Medibank reveals details of healthbook uptake
Health insurer Medibank has reported a pleasing uptake of its new healthbook personally controlled health record, with eight per cent of its target group using the new service regularly since its launch at the end of May.
The development of healthbook was one of the projects funded by the federal government as part of the Wave 2 sites for the implementation of the PCEHR. Initially targeting members with chronic illnesses who take part in one of Medibank's Better Health programs, the plan is to connect it to the national PCEHR infrastructure and to broaden the offering to other Medibank customers, particularly the parents of young children.
Medibank's CIO, Terry Snyders, said the company had specifically targeted a group of about 16,000 members who were on a Better Health program, which provides a range of services such as nurse-led telephone counselling for people with chronic illnesses. To date, approximately eight per cent of that group were using the service and most of them were using it multiple times, which Mr Snyders said was a pleasing result.
“They are an interesting membership group because they tend to be more elderly and we were fascinated by their acceptance of an internet-based health book,” Mr Snyders said.
“We were interested in this group and wondered what the take up would be. They are certainly a group that interacts well with our nurses through telephonic coaching who help them cope with their goals and what they want to achieve. It was a really good case study group from a number of angles – uptake, frequency of usage, and also allowing the nurses to interact with them and allowing nurses's notes on healthbook.”
healthbook is also playing a part in the wider national eHealth records infrastructure as the nurses all have registered for a Health Provider Identifier – Individual (HPI-I), and the members using healthbook use the national Individual Healthcare Identifier (IHI) system.
“Initially when you register, you have to register for an IHI so we do that electronically for the customer,” Mr Snyders said. “They provide identity and we give them through Medicare the automatic IHI registration. That then gets them into their healthbook and they are then able to populate their healthbook with some personal details – emergency contacts, health provider contacts, medications they are on, allergies, immunisations etc.
“They can also record their health goals and any health records or health history. And when they work with our nurses around their particular illness or situation, their nurse's notes are included on the healthbook as well. The nurse takes notes through the conversation and we take a snapshot of those notes and put them into the healthbook.”
healthbook has three sections – the medical profile, which includes health details such as current conditions and medications; the nurses' notes, which includes a summary of conversations between the individual and their Medibank nurse; and health goals, which lists targets such as weight loss or blood pressure measurements set by a doctor or nurse.
Users can decided who has access to each section of the healthbook, and they can also print out the record when they are travelling or seeing a new doctor. The idea is to bring together the member's Better Health records and their basic medical information together in the one place.
Apart from the nurses' notes, the customer loads their medical information themselves, Mr Snyders said. healthbook is not yet connected to the national infrastructure as Medibank decided to take a “conservative route” and use it internally for the time being, he said, but it has been designed to connect to the PCEHR.

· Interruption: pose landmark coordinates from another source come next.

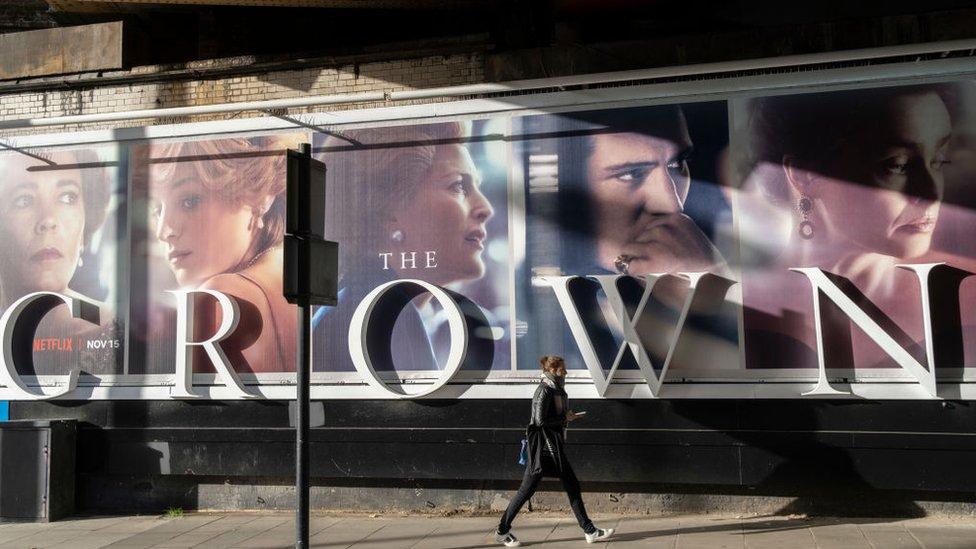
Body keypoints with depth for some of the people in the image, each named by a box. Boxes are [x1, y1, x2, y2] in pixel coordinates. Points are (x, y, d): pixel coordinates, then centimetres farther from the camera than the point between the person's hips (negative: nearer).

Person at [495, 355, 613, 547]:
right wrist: (565, 418, -14)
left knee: (572, 487, 9)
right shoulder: (544, 391, -16)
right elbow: (540, 420, -23)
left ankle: (590, 531, 16)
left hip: (555, 448, 9)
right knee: (526, 490, -1)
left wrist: (568, 416, 5)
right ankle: (502, 531, 11)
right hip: (542, 449, -9)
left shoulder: (556, 390, 12)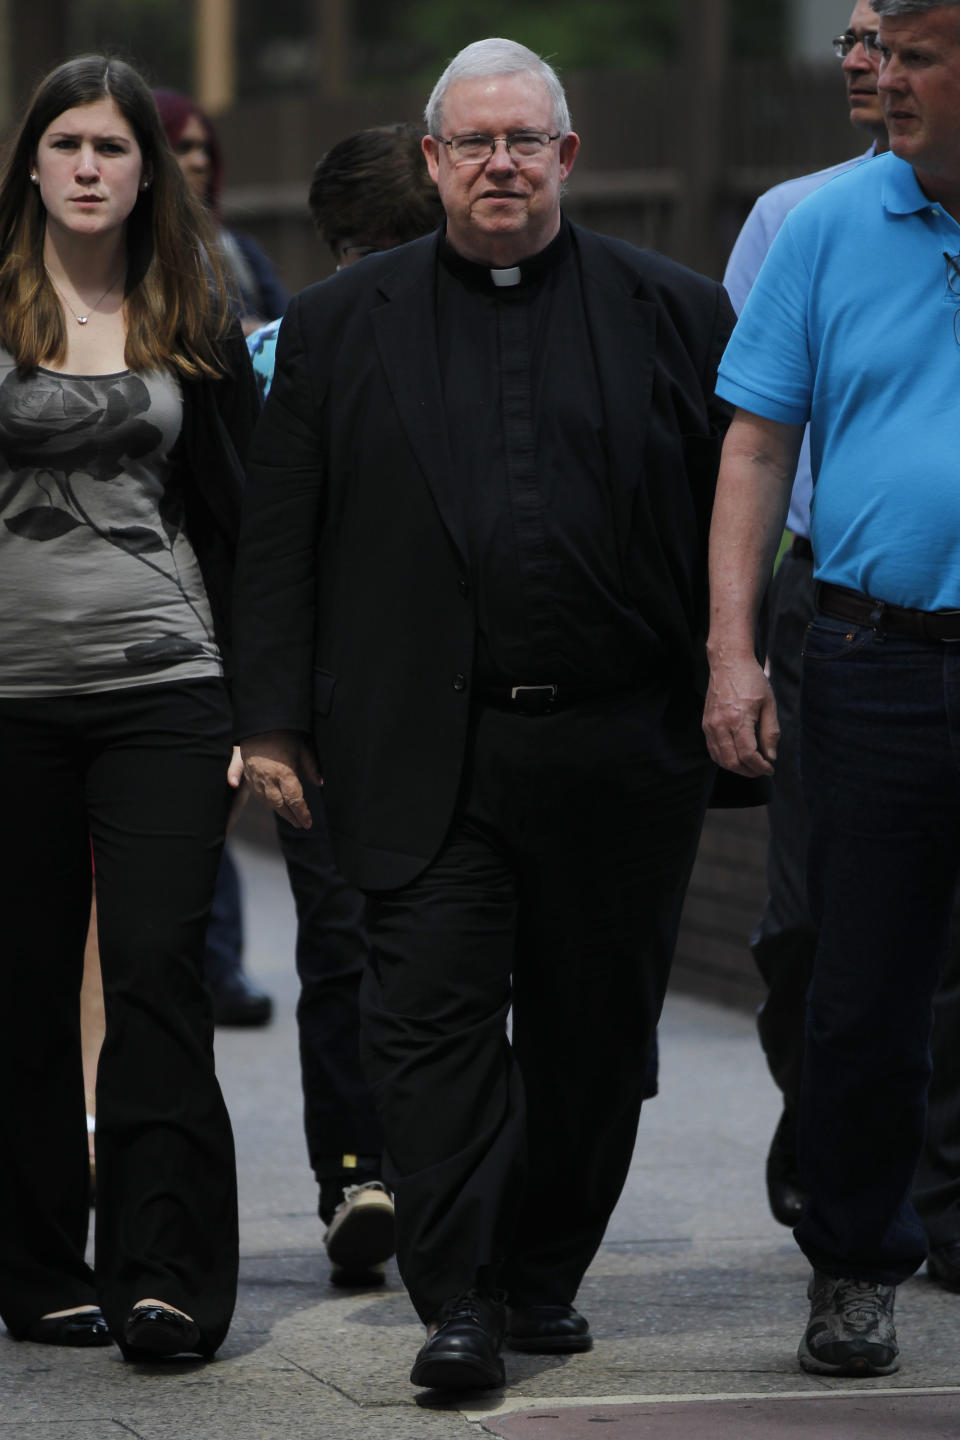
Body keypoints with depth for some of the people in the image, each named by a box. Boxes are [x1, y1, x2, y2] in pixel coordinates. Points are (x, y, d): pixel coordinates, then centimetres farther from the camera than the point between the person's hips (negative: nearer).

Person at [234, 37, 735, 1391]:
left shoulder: (673, 312, 7)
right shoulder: (339, 326, 8)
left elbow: (735, 514, 7)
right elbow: (279, 538, 7)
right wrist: (273, 722, 1)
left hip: (619, 754, 1)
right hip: (426, 756, -1)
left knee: (592, 1029, 8)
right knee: (431, 1019, -8)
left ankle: (545, 1275, 23)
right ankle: (459, 1300, -6)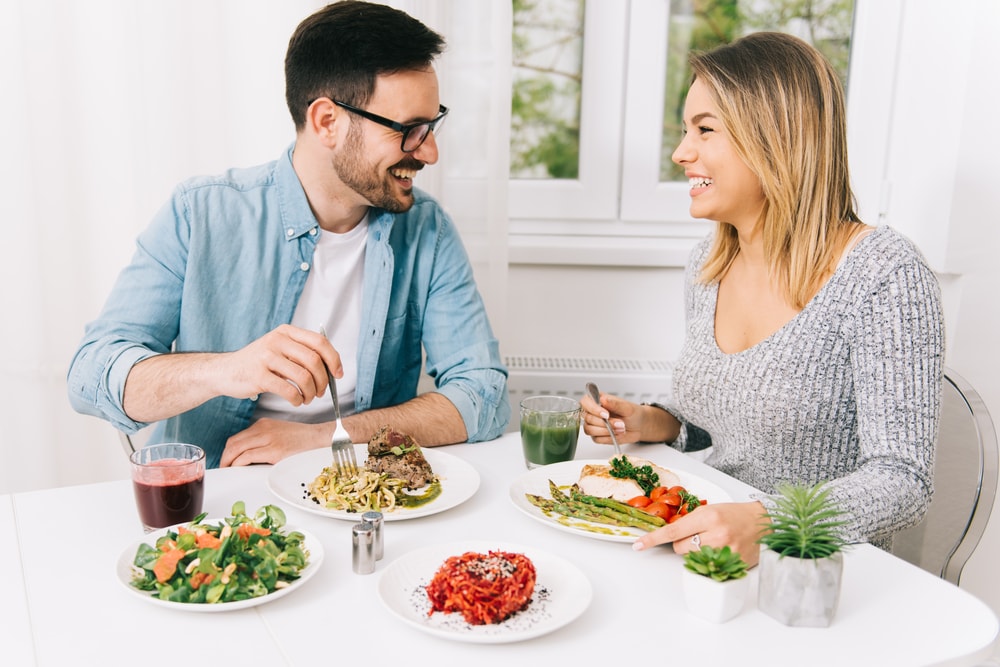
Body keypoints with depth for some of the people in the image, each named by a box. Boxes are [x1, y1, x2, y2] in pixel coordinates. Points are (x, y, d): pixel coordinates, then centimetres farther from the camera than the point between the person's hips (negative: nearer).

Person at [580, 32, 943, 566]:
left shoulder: (883, 275, -16)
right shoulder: (707, 264, 6)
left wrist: (762, 525, -34)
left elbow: (903, 478, -19)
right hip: (707, 563, 6)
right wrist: (654, 424, -2)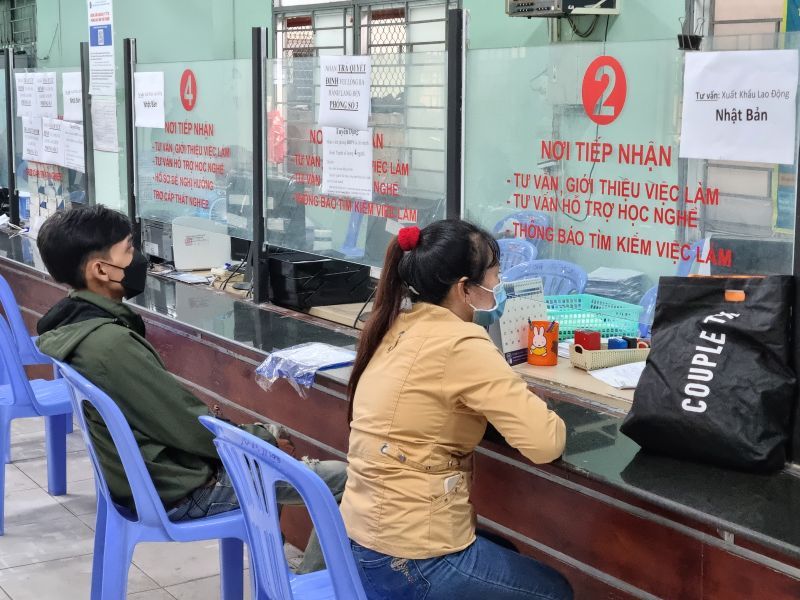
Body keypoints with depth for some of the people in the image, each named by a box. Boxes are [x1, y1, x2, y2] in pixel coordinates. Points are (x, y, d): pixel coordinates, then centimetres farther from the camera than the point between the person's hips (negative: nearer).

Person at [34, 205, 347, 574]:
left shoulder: (74, 323, 0)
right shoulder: (109, 343, -29)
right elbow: (190, 428, -23)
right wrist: (264, 440, -6)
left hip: (145, 471, 10)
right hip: (178, 491, -10)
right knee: (340, 479, -5)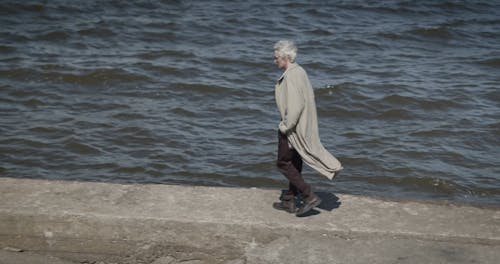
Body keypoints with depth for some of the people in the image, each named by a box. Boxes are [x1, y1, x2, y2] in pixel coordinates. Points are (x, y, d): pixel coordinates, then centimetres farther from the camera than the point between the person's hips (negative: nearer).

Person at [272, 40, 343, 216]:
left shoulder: (290, 77, -21)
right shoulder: (300, 71, 9)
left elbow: (295, 105, -28)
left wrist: (285, 126, -18)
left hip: (293, 127, -10)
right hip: (303, 125, 10)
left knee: (283, 163, 1)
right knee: (295, 164, 15)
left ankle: (309, 196, -3)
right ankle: (289, 201, 25)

He said the healthbook should be seen as a natural extension of the PCEHR. “The journey on digitising health is not a sprint – it's a long-distance exercise,” he said. “We've done the first part – we've completed what we wanted to do and have established that there is a fair amount of interest in using it.
“The next step for us is to connect to the national grid and initially not be a supplier of information but to connect and take information from the national grid. There's a wealth of information out there that could be available through Medicare – PBS and MBS information – and there could be other information out there that we could make available to our members.
“Then we could extend healthbook into the member's claims history and then into other areas such as digital information like radiology and pathology. I think that what you'll see over the next 18 months is a continual program of work that will extend the healthbook into a more meaningful and comprehensive record of the person's health journey.”
healthbook has been built internally by Medibank with the assistance of IBM, which provided architecture and design guidance, and it has been built to allow additional functionality in future. There are definite plans to build an app to allow users to access their healthbook through a smartphone, as well as potentially upload information from medical devices such as blood glucose and blood pressure monitors.
Mr Snyders said Medibank had already released an app for making claims, along with popular consumer apps such as Symptom Checker and Energy Balancer. “For us the next steps will be about getting connected to the national grid and broadening the type of information that we can provide. And then the next step will be getting it on to a smartphone device and making it a lot more mobile.”